A capital do estado e suas vizinhas próximas dividem o mesmo sistema de ônibus. Nada mais natural, já que, de acordo com estudo anterior do próprio Observatório das Metrópoles, cerca de 60% dos moradores do Primeiro Anel – as cidades que fazem divisa ou estão muito próximas de Curitiba – ganham seu pão e gastam seu dinheiro por aqui.

Pois é – mas o esgotamento do sistema, sentido de segunda a sábado na pele de quem mora na capital, afeta os que usam a rede integrada. Raro encontrar entre os usuários um que lance elogios rasgados às linhas que enfrentam todos os dias, como se fizessem um safári.

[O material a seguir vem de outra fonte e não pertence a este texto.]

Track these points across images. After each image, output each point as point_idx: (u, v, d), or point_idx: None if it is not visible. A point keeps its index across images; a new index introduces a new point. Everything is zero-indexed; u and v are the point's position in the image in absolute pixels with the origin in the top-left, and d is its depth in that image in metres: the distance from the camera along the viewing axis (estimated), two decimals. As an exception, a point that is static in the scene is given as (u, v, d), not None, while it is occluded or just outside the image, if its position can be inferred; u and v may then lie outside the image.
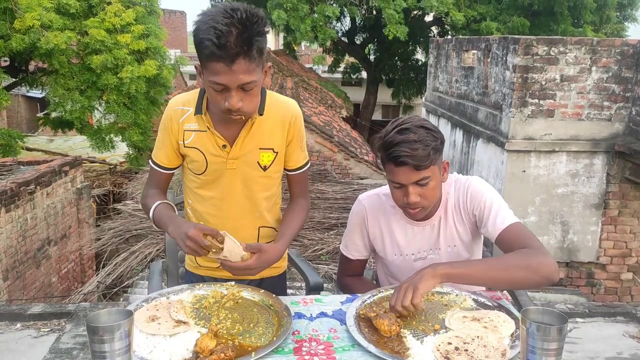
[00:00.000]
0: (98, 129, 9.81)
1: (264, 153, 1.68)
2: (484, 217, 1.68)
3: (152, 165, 1.75)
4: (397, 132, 1.58)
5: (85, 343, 3.38)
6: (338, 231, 6.29)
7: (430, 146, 1.56)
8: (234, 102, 1.47)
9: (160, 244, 6.09)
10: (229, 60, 1.39)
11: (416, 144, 1.55)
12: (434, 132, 1.61)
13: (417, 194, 1.61)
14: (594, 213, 6.32)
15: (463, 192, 1.74)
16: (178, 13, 31.71)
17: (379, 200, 1.82)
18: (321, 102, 13.06)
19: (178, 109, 1.67)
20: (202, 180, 1.71)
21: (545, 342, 1.14)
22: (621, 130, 6.10)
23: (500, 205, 1.68)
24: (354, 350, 1.34)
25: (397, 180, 1.61)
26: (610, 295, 6.54)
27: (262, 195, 1.75)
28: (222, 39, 1.37)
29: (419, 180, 1.59)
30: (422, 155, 1.55)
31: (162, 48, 9.80)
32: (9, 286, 6.09)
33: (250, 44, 1.40)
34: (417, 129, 1.58)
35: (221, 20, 1.38)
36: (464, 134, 7.85)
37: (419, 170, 1.57)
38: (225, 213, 1.74)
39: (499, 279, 1.52)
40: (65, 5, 8.61)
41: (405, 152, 1.54)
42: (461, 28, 13.05)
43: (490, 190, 1.72)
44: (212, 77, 1.44)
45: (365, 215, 1.83)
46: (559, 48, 5.94)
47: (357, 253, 1.91)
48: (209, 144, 1.65)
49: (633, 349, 3.60)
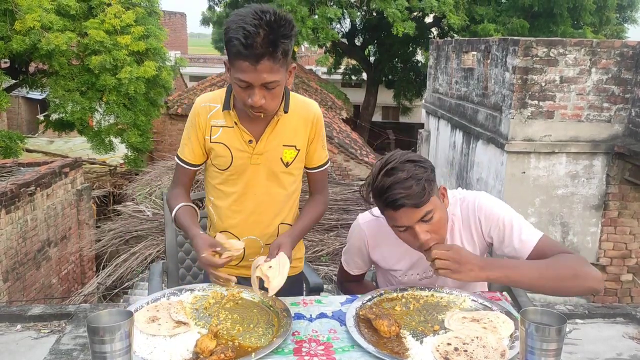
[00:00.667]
0: (98, 130, 9.81)
1: (287, 150, 1.74)
2: (506, 238, 1.61)
3: (178, 161, 1.81)
4: (384, 174, 1.50)
5: (86, 344, 3.38)
6: (338, 232, 6.30)
7: (423, 179, 1.49)
8: (257, 99, 1.54)
9: (161, 245, 6.09)
10: (254, 60, 1.46)
11: (408, 181, 1.48)
12: (421, 162, 1.54)
13: (426, 231, 1.53)
14: (593, 214, 6.32)
15: (473, 213, 1.67)
16: (178, 14, 31.71)
17: (379, 225, 1.73)
18: (321, 104, 13.08)
19: (205, 106, 1.74)
20: (225, 175, 1.76)
21: (544, 343, 1.14)
22: (621, 132, 6.11)
23: (520, 221, 1.62)
24: (353, 350, 1.35)
25: (400, 224, 1.53)
26: (610, 296, 6.54)
27: (283, 192, 1.79)
28: (249, 39, 1.44)
29: (423, 217, 1.52)
30: (418, 191, 1.48)
31: (162, 49, 9.82)
32: (9, 287, 6.09)
33: (275, 45, 1.47)
34: (403, 165, 1.50)
35: (250, 21, 1.44)
36: (464, 136, 7.86)
37: (419, 208, 1.50)
38: (247, 208, 1.78)
39: (548, 287, 1.49)
40: (65, 6, 8.63)
41: (400, 194, 1.47)
42: (461, 29, 13.07)
43: (503, 207, 1.66)
44: (237, 75, 1.52)
45: (366, 241, 1.79)
46: (559, 49, 5.94)
47: (358, 270, 1.92)
48: (235, 139, 1.71)
49: (633, 350, 3.60)
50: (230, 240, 1.59)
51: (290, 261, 1.60)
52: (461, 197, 1.70)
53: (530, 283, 1.47)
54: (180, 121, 13.10)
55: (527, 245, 1.57)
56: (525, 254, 1.57)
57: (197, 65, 24.47)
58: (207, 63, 26.20)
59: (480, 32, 12.41)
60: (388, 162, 1.52)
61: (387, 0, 12.28)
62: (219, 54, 32.26)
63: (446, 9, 12.27)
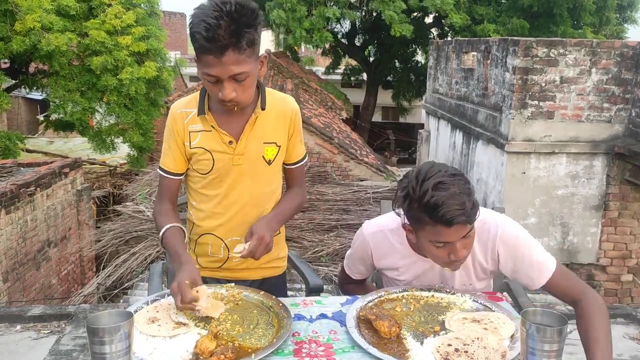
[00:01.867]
0: (98, 130, 9.81)
1: (268, 147, 1.72)
2: (525, 268, 1.59)
3: (161, 173, 1.76)
4: (434, 188, 1.42)
5: (85, 345, 3.37)
6: (338, 233, 6.29)
7: (472, 194, 1.46)
8: (227, 92, 1.51)
9: (160, 245, 6.08)
10: (218, 53, 1.44)
11: (461, 197, 1.42)
12: (463, 176, 1.49)
13: (463, 247, 1.50)
14: (593, 215, 6.32)
15: (493, 241, 1.61)
16: (178, 15, 31.71)
17: (385, 237, 1.71)
18: (321, 104, 13.07)
19: (182, 112, 1.70)
20: (207, 179, 1.73)
21: (545, 344, 1.14)
22: (621, 132, 6.10)
23: (539, 252, 1.59)
24: (353, 351, 1.34)
25: (447, 240, 1.47)
26: (611, 296, 6.53)
27: (265, 189, 1.78)
28: (210, 32, 1.41)
29: (467, 234, 1.48)
30: (470, 207, 1.43)
31: (162, 50, 9.82)
32: (9, 288, 6.09)
33: (239, 35, 1.44)
34: (452, 180, 1.44)
35: (211, 13, 1.42)
36: (464, 136, 7.86)
37: (471, 224, 1.47)
38: (231, 209, 1.76)
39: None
40: (65, 7, 8.63)
41: (458, 210, 1.41)
42: (461, 30, 13.06)
43: (525, 237, 1.61)
44: (204, 69, 1.49)
45: (370, 252, 1.75)
46: (559, 50, 5.94)
47: (360, 275, 1.91)
48: (215, 142, 1.68)
49: (633, 351, 3.59)
50: (212, 300, 1.48)
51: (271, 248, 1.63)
52: (481, 218, 1.55)
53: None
54: (180, 122, 13.06)
55: (544, 277, 1.56)
56: (539, 286, 1.58)
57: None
58: (207, 63, 26.12)
59: (480, 33, 12.41)
60: (433, 175, 1.45)
61: (385, 2, 12.28)
62: (219, 54, 32.19)
63: (447, 8, 12.27)
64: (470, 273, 1.69)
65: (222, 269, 1.83)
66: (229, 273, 1.83)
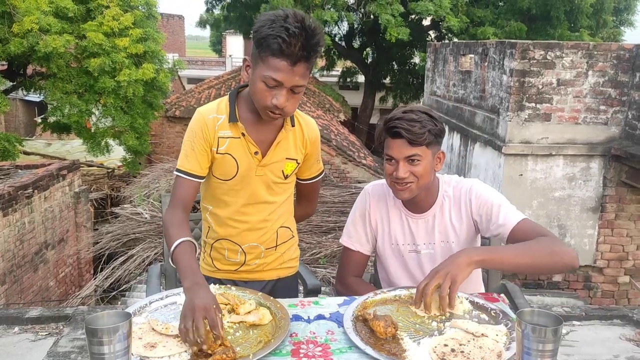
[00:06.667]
0: (93, 133, 9.79)
1: (289, 162, 1.77)
2: (493, 216, 1.73)
3: (181, 175, 1.68)
4: (401, 111, 1.70)
5: (83, 347, 3.37)
6: (336, 235, 6.30)
7: (427, 127, 1.66)
8: (282, 100, 1.54)
9: (159, 247, 6.09)
10: (292, 61, 1.48)
11: (415, 122, 1.65)
12: (436, 119, 1.70)
13: (407, 170, 1.68)
14: (590, 216, 6.34)
15: (465, 194, 1.79)
16: (176, 17, 31.76)
17: (382, 189, 1.89)
18: (319, 106, 13.10)
19: (212, 117, 1.70)
20: (228, 185, 1.75)
21: (541, 344, 1.15)
22: (617, 134, 6.13)
23: (508, 204, 1.74)
24: (351, 352, 1.35)
25: (390, 154, 1.70)
26: (607, 298, 6.55)
27: (281, 199, 1.83)
28: (292, 39, 1.46)
29: (411, 156, 1.67)
30: (418, 132, 1.64)
31: (160, 52, 9.82)
32: (7, 290, 6.08)
33: (313, 51, 1.51)
34: (420, 113, 1.69)
35: (293, 23, 1.46)
36: (462, 138, 7.87)
37: (412, 146, 1.66)
38: (248, 217, 1.79)
39: (527, 265, 1.58)
40: (63, 9, 8.61)
41: (402, 126, 1.64)
42: (459, 32, 13.10)
43: (494, 192, 1.79)
44: (269, 73, 1.50)
45: (369, 201, 1.89)
46: (556, 52, 5.96)
47: (359, 245, 1.91)
48: (242, 150, 1.70)
49: (630, 352, 3.61)
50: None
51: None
52: (457, 180, 1.84)
53: (510, 262, 1.55)
54: (178, 124, 13.09)
55: (510, 222, 1.68)
56: (507, 232, 1.68)
57: (195, 68, 24.47)
58: (205, 65, 26.21)
59: (478, 35, 12.44)
60: (411, 106, 1.73)
61: (382, 5, 12.31)
62: (216, 56, 32.27)
63: (442, 13, 12.30)
64: (448, 230, 1.81)
65: (239, 272, 1.87)
66: (245, 275, 1.87)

O problema não se resume ao tempo de espera, aqueles 60 minutos no ponto a cada viagem, roubando duas horas por dia só em deslocamento, montante que é no mínimo imoral e francamente desumano. Os estudos mostram que quem mora longe dos equipamentos – sejam eles industriais, sociais ou culturais – e não têm como chegar até esses destinos de forma eficiente, encontra-se numa zona de exclusão muito mais feroz do que se imagina.

Como diz o urbanista Mike Davis – autor de Cidades Mortas e de Planeta Favela – essas disparidades verificadas nos grandes centros nada mais são do que o urbano convivendo com o antiurbano. Ou "urbanização perversa". As cidades, espaços de troca e de uso por excelência, se desmentem em sua natureza, sonegando de seus moradores o acesso ao conhecimento, maior dos motivos para alguém deixar um distrito rural para viver numa metrópole.

O que espanta é a passividade com que esses dados são vistos, acentuando nossa crise de civismo e, tão ruim quanto, a falta de associação, já crônica, entre informação e desenvolvimento. Entre os dados que mais chamam atenção na pesquisa do Observatório está a nítida ligação entre ter um bom serviço de ônibus e acesso ao lazer, por exemplo. E o lazer – parte do entretenimento – é a terceira maior indústria do mundo. Gera riqueza. E saber.

A sociedade que não consegue equacionar esse direito outra coisa não faz senão reabilitar – debaixo da aparência de modernidade – o que há de pior da Era Medieval. Já são horas de mudar. Tem alguém no ponto esperando para ir à biblioteca ou ao cinema. Ele não pode esperar mais: o futuro se diverte e se instrui no presente.